Source text:
begin

The latest results from the engineering world’s largest salary survey demonstrate a troublesome reality: The profession is still a good way to make a living, but in several notable areas, such as salary parity for women and minority groups, there’s a long way to go.
According to IEEE-USA’s 2014 Salary & Benefits Survey, conducted in May 2014 among U.S. IEEE members, engineering salaries rose only nominally last year. For members working full time in their primary area of technical competency (PATC), the total median pre-tax income – before deducting such earnings as overtime pay and profit sharing – was $124,260 – only $260 more than the previous year. Adjusted for inflation, real income was $122,466 – a welcome increase of $1,613 over 2012 in real dollars. (The survey reflects respondents’ employment and income status as of January 1, 2014 – or more exactly, in 2013.)
While other engineering salary reports are available, IEEE-USA’s salary survey is respected not only for its longevity – the first such study was conducted in 1972 – but also because it draws the most responses. Since 2001, when the survey was first conducted on the Internet, member participation has grown substantially. In 2014, a total of 13,721 took part, including 11,049 employed fulltime in their primary areas of technical competence – the most relevant group from both employer and employee perspectives. Practically all (93.2%) the respondents are currently working, almost all of them (97%) full time. Out of the 6.8% not employed, 41.2% were unemployed involuntarily, and assumed to be looking for jobs.

end

A block of data:
begin

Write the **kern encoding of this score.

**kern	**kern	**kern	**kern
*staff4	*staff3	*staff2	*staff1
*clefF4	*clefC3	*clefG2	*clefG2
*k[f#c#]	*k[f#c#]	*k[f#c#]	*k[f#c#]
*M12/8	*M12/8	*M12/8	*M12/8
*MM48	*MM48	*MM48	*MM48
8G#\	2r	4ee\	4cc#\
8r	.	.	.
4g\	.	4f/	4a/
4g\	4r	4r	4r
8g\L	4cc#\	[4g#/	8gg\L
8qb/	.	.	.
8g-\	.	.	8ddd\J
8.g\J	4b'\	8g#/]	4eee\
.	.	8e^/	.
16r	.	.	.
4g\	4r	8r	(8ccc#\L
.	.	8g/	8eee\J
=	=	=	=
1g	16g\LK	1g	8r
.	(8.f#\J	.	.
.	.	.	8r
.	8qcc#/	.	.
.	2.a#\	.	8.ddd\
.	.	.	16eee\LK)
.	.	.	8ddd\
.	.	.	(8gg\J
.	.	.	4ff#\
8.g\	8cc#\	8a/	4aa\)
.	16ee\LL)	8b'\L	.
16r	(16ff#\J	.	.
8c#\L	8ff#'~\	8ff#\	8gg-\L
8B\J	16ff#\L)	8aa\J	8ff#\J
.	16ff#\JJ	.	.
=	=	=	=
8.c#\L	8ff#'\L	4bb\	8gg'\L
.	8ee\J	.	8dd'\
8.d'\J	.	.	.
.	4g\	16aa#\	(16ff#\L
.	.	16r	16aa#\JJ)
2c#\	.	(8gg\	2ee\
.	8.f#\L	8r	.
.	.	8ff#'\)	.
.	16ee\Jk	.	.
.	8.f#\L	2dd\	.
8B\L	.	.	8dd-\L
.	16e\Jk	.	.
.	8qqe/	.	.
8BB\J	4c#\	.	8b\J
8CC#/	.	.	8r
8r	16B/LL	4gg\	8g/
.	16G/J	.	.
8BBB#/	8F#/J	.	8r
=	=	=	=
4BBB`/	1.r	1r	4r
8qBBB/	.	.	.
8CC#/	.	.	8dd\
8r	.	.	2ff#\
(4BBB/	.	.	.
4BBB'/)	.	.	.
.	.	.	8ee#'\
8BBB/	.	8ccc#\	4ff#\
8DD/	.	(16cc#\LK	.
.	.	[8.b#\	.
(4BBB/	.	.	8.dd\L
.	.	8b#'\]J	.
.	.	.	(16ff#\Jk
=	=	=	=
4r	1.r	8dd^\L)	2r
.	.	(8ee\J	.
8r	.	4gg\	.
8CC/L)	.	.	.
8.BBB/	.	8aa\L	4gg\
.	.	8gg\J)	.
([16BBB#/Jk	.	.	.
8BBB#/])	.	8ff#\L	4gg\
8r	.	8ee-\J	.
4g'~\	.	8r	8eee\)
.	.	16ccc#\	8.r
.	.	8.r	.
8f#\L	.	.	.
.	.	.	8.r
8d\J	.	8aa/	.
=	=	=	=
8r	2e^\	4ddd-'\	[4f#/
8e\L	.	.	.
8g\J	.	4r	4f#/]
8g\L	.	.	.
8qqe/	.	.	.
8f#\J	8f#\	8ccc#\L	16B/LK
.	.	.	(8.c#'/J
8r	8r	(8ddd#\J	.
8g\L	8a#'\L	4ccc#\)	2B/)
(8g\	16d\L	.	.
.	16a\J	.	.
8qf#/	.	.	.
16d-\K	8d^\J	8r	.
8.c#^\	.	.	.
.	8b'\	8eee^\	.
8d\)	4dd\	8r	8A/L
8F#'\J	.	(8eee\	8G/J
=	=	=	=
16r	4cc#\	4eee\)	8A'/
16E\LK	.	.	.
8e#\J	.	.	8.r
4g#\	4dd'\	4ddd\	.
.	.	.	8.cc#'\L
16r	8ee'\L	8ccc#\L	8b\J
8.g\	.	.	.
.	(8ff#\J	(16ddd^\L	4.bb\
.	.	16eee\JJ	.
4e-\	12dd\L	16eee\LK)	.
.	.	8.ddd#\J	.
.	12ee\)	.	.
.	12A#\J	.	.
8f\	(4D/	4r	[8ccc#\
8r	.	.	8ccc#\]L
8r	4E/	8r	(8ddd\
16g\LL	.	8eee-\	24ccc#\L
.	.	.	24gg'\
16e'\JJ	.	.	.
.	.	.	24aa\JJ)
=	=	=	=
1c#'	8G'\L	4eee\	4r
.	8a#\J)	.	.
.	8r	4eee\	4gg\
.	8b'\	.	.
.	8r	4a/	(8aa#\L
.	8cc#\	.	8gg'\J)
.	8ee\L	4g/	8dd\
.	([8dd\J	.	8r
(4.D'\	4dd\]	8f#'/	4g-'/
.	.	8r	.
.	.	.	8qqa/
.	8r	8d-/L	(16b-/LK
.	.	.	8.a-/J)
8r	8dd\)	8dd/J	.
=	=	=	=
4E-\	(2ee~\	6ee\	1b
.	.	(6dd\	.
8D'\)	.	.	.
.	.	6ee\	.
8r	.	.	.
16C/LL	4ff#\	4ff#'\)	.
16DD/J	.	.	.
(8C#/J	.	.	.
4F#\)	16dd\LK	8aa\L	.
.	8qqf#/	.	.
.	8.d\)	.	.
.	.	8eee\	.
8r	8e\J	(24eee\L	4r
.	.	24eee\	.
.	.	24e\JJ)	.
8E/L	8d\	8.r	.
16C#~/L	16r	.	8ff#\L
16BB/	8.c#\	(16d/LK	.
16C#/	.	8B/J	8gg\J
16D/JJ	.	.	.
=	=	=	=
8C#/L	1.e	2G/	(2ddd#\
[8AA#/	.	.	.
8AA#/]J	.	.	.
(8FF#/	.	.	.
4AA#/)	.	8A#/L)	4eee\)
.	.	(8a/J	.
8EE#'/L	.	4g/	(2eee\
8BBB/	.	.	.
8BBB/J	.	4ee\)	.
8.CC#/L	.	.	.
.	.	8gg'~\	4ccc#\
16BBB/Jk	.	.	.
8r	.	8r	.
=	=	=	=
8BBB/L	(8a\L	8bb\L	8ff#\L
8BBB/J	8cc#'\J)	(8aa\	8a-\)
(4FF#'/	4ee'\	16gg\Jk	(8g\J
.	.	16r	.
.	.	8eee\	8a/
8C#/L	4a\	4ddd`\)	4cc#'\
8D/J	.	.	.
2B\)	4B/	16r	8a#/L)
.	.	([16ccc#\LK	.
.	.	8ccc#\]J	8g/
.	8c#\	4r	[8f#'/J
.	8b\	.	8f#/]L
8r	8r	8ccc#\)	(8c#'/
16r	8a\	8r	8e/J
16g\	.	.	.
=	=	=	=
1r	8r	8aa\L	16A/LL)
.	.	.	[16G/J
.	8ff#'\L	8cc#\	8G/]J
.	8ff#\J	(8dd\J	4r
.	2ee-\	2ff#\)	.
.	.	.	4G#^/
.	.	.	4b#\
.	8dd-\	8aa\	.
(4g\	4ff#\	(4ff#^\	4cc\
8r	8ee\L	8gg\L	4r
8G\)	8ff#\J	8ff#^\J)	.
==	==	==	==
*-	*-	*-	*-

end

To be done:
Using the salary survey text, answer these questions:
(a) What was the total median pre-tax income for members working full time in their primary area of technical competency?
(b) In what year was the first such study conducted?
(c) How many members in total took part in 2014?
Rely only on the salary survey text for your answers.

Written response:
(a) $124,260
(b) 1972
(c) 13,721